After months of teasing and rumor, GPU and AI vendor Nvidia announced it would purchase Arm Holdings from its parent company SoftBank for $40 billion. The purchase includes $21.5 billion in Nvidia stock and $12 billion in cash, including $2 billion payable at signing. That will break the piggy bank because Nvidia had $10.9 billion in cash on hand as of the most recent quarter.
Softbank acquired Arm in 2016 for $31.4 billion in 2016. At the time, SoftBank CEO Masayoshi Son said it was an investment in the Internet of Things. But SoftBank, known for its profligate spending on acquisitions and investments, made some bad investments in WeWork and Uber, among others, and was saddled with $25 billion in debt.
So earlier this year it announced plans to sell Arm to help pay off that debt. Nvidia’s name was the first and only name to come up because few had the wherewithal to make such a hefty purchase. Softbank is also looking to sell its $20 billion stake in T-Mobile.

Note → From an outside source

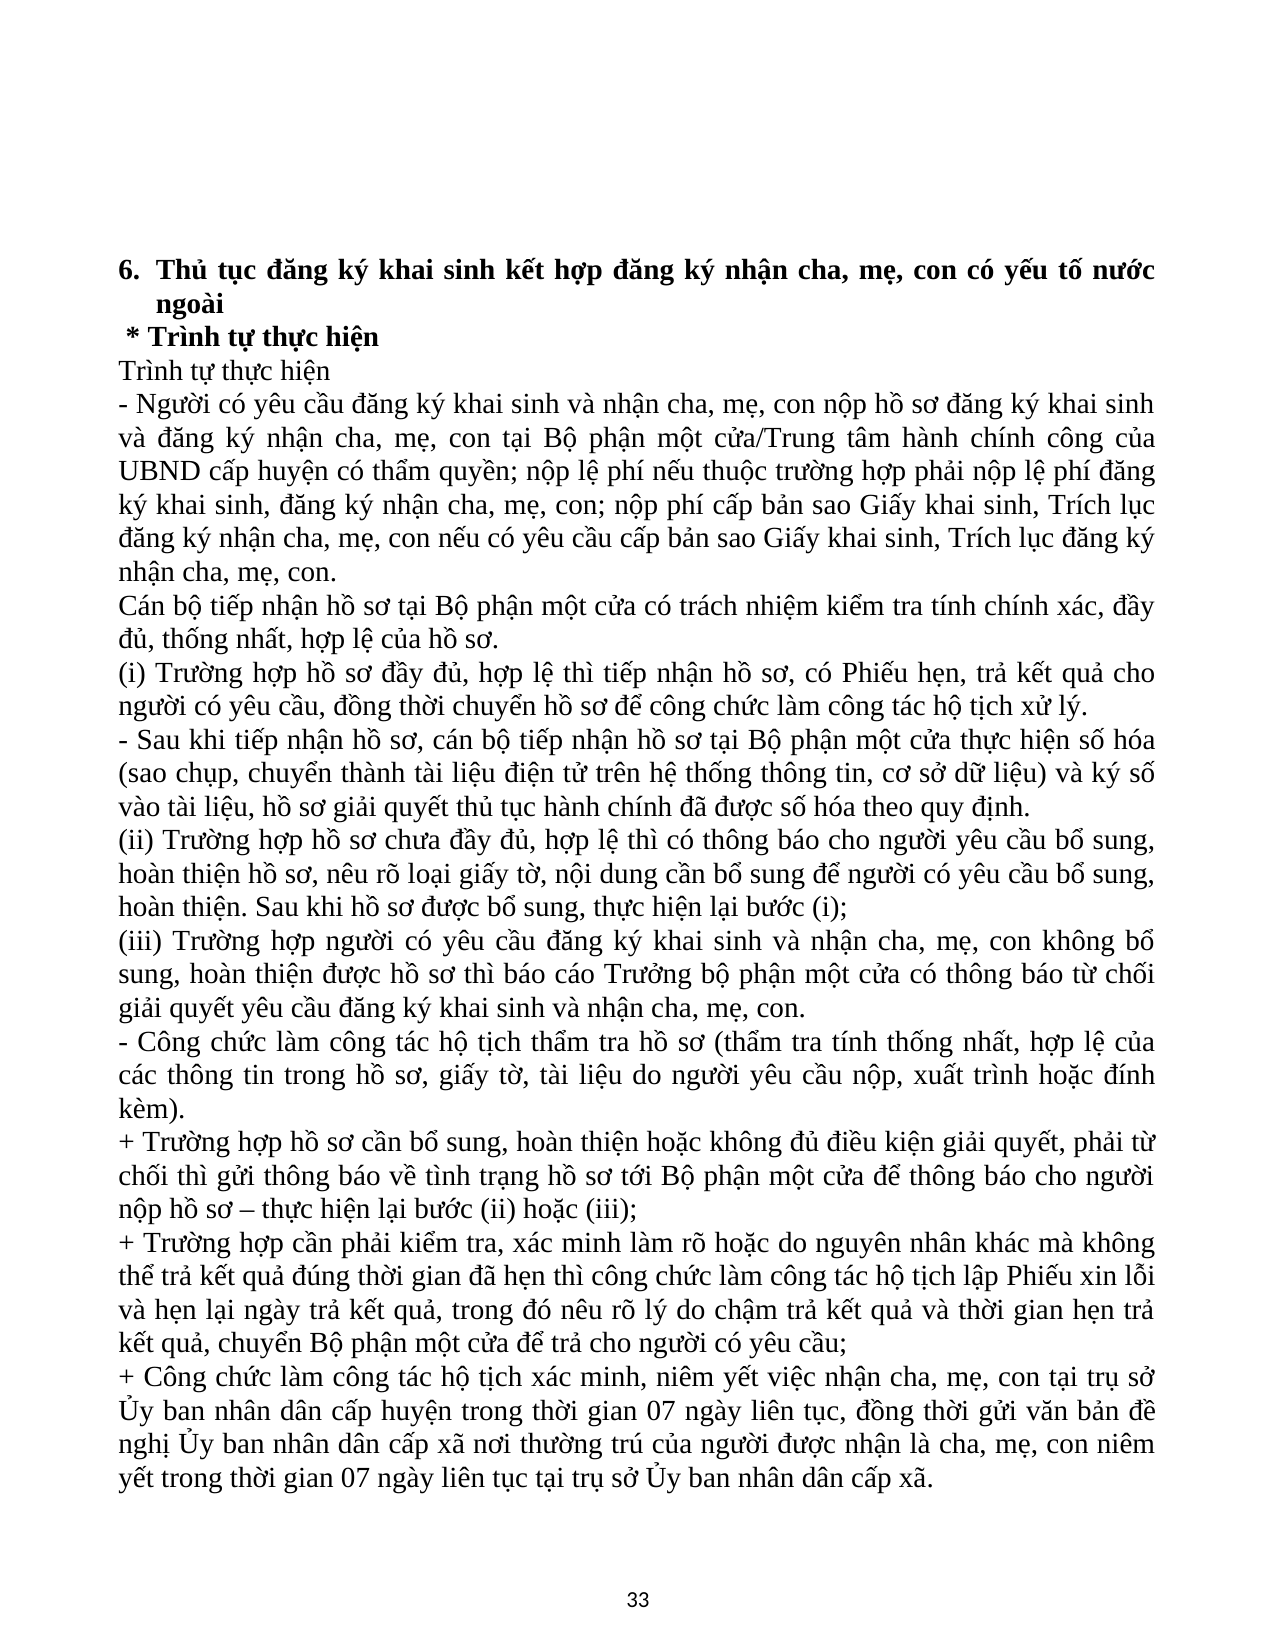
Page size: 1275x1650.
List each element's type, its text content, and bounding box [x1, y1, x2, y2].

There is little overlap between the two. Arm has a GPU, called Mali, used by some smartphone makers but it is not competitive with Nvidia’s GPU. The two companies operate very differently, though. Nvidia designs chips while Arm makes architectures for use in a variety of devices. Licensees then take the Arm design and add their own unique IP for competitive advantage.
In announcing the deal, Nvidia said Arm will “continue to operate its open-licensing model while maintaining the global customer neutrality that has been foundational to its success.” Arm can be found in pretty much every smartphone in the world, and Apple is shifting its Mac products to a home-grown Arm processor.
On the server side, though, Arm has struggled. Qualcomm and Broadcom both struggled to make Arm server processors and gave up, and just recently Marvell threw in the towel on its general purpose Arm server processor. That leaves Amazon, with its home-made Graviton processors for AWS instances, Microsoft using Marvell’s ThunderX2 on Azure, and Ampere, the startup by former Intel exec Renee James as the last players standing.
“They are complimentary and from a business model point of view,” Kevin Krewell, principal analyst with Tirias Research said. “That may be an easy case to make. But because Arm is so important to the entire silicon ecosystem, the entire industry will want to make sure Nvidia is a good steward of this entire resource.”
Krewell said that several former Nvidia executives have joined Arm in recent years and there is already a strong bond between the two firms, as well as SoftBank. “From the Arm point of view, Nvidia is a safe bet. They know [CEO] Jen-Hsun Huang fairly well and [Nvidia] will care about their IP. And SoftBank gets to cash out. So there is a comfort level between the three players that makes this deal work for them.”
With virtually every smartphone in the world using some form of Arm processor, it wouldn’t be surprising if a licensee like Qualcomm or Samsung objects to the deal, including Intel and AMD. But Krewell notes the two x86 giants have minimal Arm investment, and nobody else stepped up to make a bid.
“It’s an opportunity for Nvidia to step up and position itself as a world-class company, and I think Nvidia wants to position themselves as a company unmatched in its touch points in the silicon ecosystem. It certainly plays to making Nvidia a more pervasive power in the industry,” he said.